Note how many lines in these entries contain "географических", and reply with that number alone.

DATA PROVIDED START

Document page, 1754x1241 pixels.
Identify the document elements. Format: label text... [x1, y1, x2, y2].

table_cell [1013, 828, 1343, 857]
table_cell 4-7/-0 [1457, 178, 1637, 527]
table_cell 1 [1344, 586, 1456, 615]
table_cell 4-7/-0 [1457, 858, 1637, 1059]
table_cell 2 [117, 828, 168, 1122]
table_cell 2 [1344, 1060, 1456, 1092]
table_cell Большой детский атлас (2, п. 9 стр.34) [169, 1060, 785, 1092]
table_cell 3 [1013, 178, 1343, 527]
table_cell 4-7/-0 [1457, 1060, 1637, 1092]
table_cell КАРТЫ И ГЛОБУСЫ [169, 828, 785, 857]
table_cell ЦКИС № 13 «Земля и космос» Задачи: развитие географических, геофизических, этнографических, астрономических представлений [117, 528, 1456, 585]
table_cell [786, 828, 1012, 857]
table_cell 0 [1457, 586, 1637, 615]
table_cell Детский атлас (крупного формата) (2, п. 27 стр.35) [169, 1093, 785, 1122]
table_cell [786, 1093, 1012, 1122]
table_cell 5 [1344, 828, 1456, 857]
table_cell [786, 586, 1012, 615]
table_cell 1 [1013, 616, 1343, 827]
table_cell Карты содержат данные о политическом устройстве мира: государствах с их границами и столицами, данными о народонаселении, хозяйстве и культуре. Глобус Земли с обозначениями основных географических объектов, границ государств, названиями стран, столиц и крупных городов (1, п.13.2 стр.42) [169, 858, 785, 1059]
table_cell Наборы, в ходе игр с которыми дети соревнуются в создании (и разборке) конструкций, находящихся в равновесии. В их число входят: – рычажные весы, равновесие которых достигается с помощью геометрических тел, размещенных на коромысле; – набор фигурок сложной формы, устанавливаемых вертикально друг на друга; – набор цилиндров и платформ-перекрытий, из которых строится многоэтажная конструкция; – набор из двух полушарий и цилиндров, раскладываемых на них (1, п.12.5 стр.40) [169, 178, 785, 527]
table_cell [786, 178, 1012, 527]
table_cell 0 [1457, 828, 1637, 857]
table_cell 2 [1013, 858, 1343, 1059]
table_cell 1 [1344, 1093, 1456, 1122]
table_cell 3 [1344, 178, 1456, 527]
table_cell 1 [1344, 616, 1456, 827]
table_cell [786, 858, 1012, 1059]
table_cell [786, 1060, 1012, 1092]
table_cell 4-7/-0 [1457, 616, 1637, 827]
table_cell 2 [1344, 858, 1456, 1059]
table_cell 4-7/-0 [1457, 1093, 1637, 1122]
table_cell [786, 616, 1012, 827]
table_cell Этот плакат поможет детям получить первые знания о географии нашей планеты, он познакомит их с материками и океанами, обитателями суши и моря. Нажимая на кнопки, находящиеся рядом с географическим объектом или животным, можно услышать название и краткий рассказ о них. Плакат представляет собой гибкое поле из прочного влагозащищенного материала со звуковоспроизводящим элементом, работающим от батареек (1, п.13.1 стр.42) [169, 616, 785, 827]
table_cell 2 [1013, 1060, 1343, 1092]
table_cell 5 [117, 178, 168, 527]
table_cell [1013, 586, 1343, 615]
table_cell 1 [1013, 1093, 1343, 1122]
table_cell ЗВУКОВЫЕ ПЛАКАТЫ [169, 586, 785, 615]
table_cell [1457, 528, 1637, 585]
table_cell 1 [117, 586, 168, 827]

DATA PROVIDED END

> _YOUR RESPONSE_: 2